Comparing the findings, it was concluded that the historical Davachi neighborhood, unlike the Yaghchian neighborhood, featured some spatial integrity and connectivity and served as a readable and vibrant environment acceptable by the residents, due to its geographical and social conditions, as well as its scales and dimensions and construction quality. These neighborhoods reflect the traditions, culture, and livelihood of the residents and simultaneously underlie the semantic characteristics. On the other hand, improving the environmental quality of the neighborhood by creating a desirably subjective image will create a sense of attachment to the place and of identity among the residents.

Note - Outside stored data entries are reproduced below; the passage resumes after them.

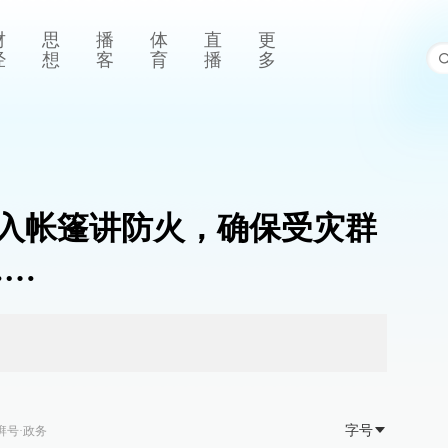
财
思
播
体
直
更
经
想
客
育
播
多
入帐篷讲防火，确保受灾群
……
字号
湃号·政务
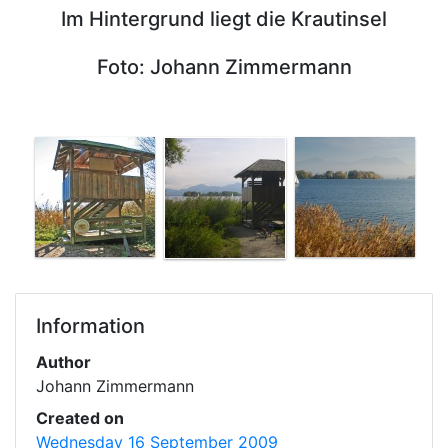
Im Hintergrund liegt die Krautinsel
Foto: Johann Zimmermann
Information
Author
Johann Zimmermann
Created on
Wednesday 16 September 2009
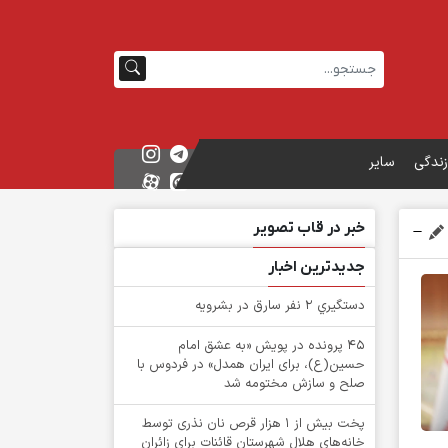
زندگی
سایر
خبر در قاب تصویر
جدیدترین اخبار
دستگيري 2 نفر سارق در بشرويه
۴۵ پرونده در پویش «به عشق امام
حسین(ع)، برای ایران همدل» در فردوس با
صلح و سازش مختومه شد
پخت بیش از 1 هزار قرص نان نذری توسط
خانه‌های هلال شهرستان قائنات برای زائران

In addition, the harmony between components of the neighborhood and the adequacy of services required by residents will not only help recognize the neighborhood but also develop a framework to realize the specific aspects of the neighborhood or identify it. Meanwhile, the Davachi neighborhood is characterized by its specific functional, physical, and service features, representing its historical and cultural background, geographic, climatic, and local characteristics.
Conclusion
Findings showed that the cultural level of the historical neighborhood was higher than that of the new neighborhood. Compared to the cultural dimensions of the historical neighborhood, the semantic dimension held the highest influence, representing the neighborhood’s fabric, meaning, and identity. It is widely known that any space with an identity may have varying degrees of severity and weakness. Compared to new neighborhoods, historical neighborhoods are self-identified. Speaking of a neighborhood’s identity, it is meant something not existing in the appearance and shape of the neighborhood; rather it is within the building block of it. Each neighborhood’s identity is derived from a sense that is based on the human worldview. The identity of the urban fabric is said to be a qualitative subject and derives from the human’s higher values and senses, involving dynamism and continuation within its substance and shaping the city’s fabric. Dynamism and continuation are actually embodiments of this subjectivity. Not only do historical neighborhoods not consist of human actions and urban fabrics but they carry over their specific senses and narratives, with a neighborhood expressing a language that conveys these senses and uttering its narratives.